Od dłuższego czasu Isaiah Thomas stara się o stały angaż w NBA. Dwukrotny uczestnik Meczu Gwiazd podpisze 10-dniową umowę z Phoenix Suns i spróbuje wywalczyć sobie miejsce w rotacji na Play-Offy.
Rozgrywający był przed laty jednym z najlepszym koszykarzy w lidze. W kampanii 2016/17 liderował Boston Celtics, notując 28,9 punktu i rozdając 5,9 asysty, zajmując piąte miejsce w walce o statuetkę MVP. Ponadto został wybrany do drugiej najlepszej piątki sezonu zasadniczego. Jego Celtics dotarli wówczas do finałów konferencji. Wtedy jednak zaczęły się także jego problemy zdrowotne - konkretnie z biodrem.
Od tego czasu Thomas próbował swoich sił w kilku zespołach. Grał w barwach Cavaliers, Lakers, Nuggets, Wizards, Mavericks czy Hornets. O ile jego statystyki punktowe nie były złe, drużyna przeciwna mocno wykorzystywała go - grając większość akcji zawodnikiem, którego krył. Mierzący 175 centymetrów koszykarz nie jest złym obrońcą, ale nie był w stanie zatrzymać o wiele wyższego i cięższego gracza.
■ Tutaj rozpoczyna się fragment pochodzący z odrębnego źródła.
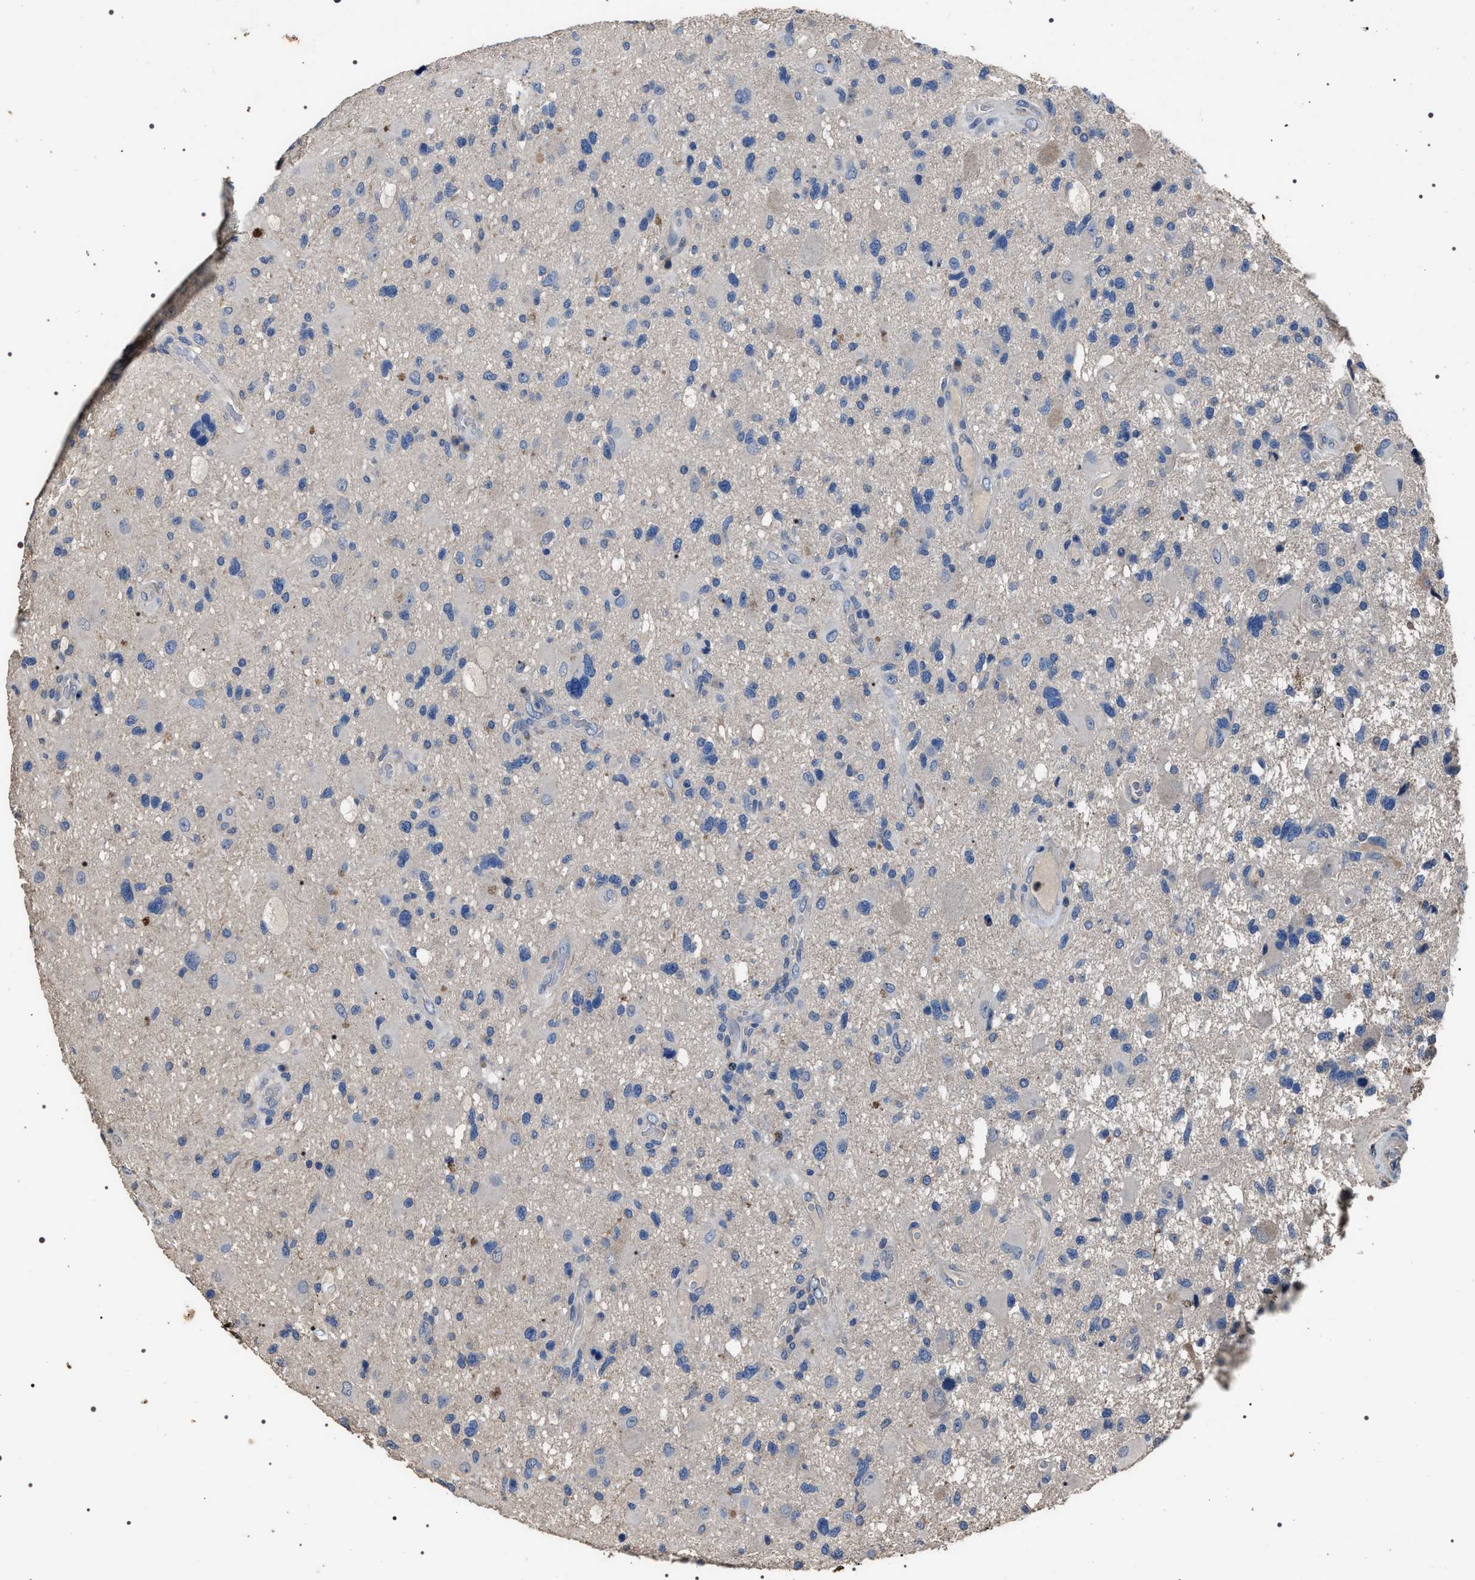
{"staining": {"intensity": "negative", "quantity": "none", "location": "none"}, "tissue": "glioma", "cell_type": "Tumor cells", "image_type": "cancer", "snomed": [{"axis": "morphology", "description": "Glioma, malignant, High grade"}, {"axis": "topography", "description": "Brain"}], "caption": "This histopathology image is of glioma stained with immunohistochemistry to label a protein in brown with the nuclei are counter-stained blue. There is no staining in tumor cells. (DAB (3,3'-diaminobenzidine) immunohistochemistry, high magnification).", "gene": "TRIM54", "patient": {"sex": "male", "age": 33}}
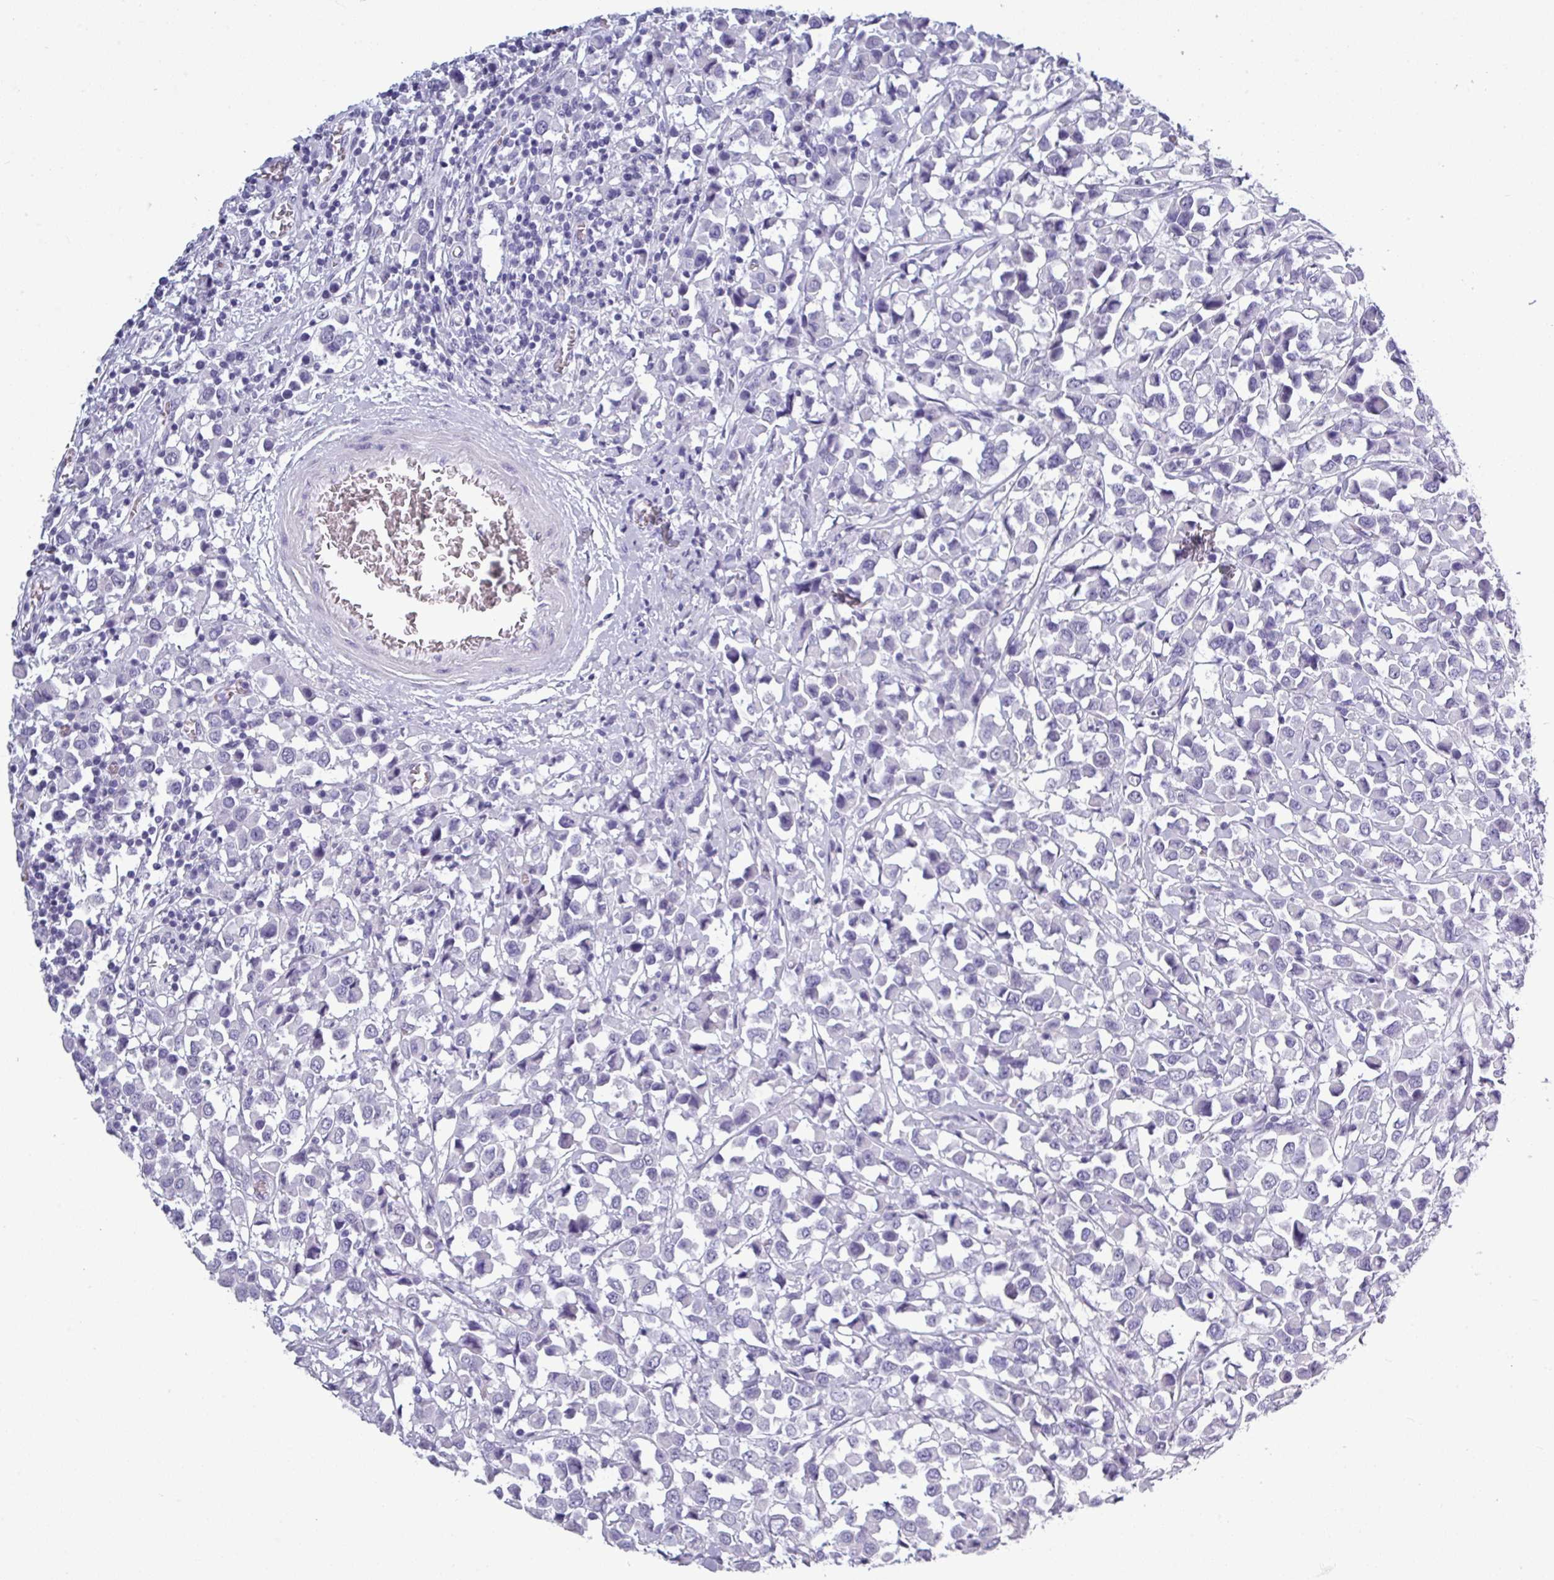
{"staining": {"intensity": "negative", "quantity": "none", "location": "none"}, "tissue": "breast cancer", "cell_type": "Tumor cells", "image_type": "cancer", "snomed": [{"axis": "morphology", "description": "Duct carcinoma"}, {"axis": "topography", "description": "Breast"}], "caption": "Photomicrograph shows no protein positivity in tumor cells of breast cancer tissue. Brightfield microscopy of IHC stained with DAB (3,3'-diaminobenzidine) (brown) and hematoxylin (blue), captured at high magnification.", "gene": "SRGAP1", "patient": {"sex": "female", "age": 61}}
W ostatnich tygodniach weteran ligowych parkietów walczył kontrakt w NBA poprzez grę w barwach zespołu G-League Utah Jazz. W czterech spotkaniach notował średnio 32,5 punktu, 5,3 syty oraz 3 zbiórki. Dokładał do tego 1,3 przechwytu oraz bardzo dobrą skuteczność z obwodu - 44,6% przy aż 14 próbach!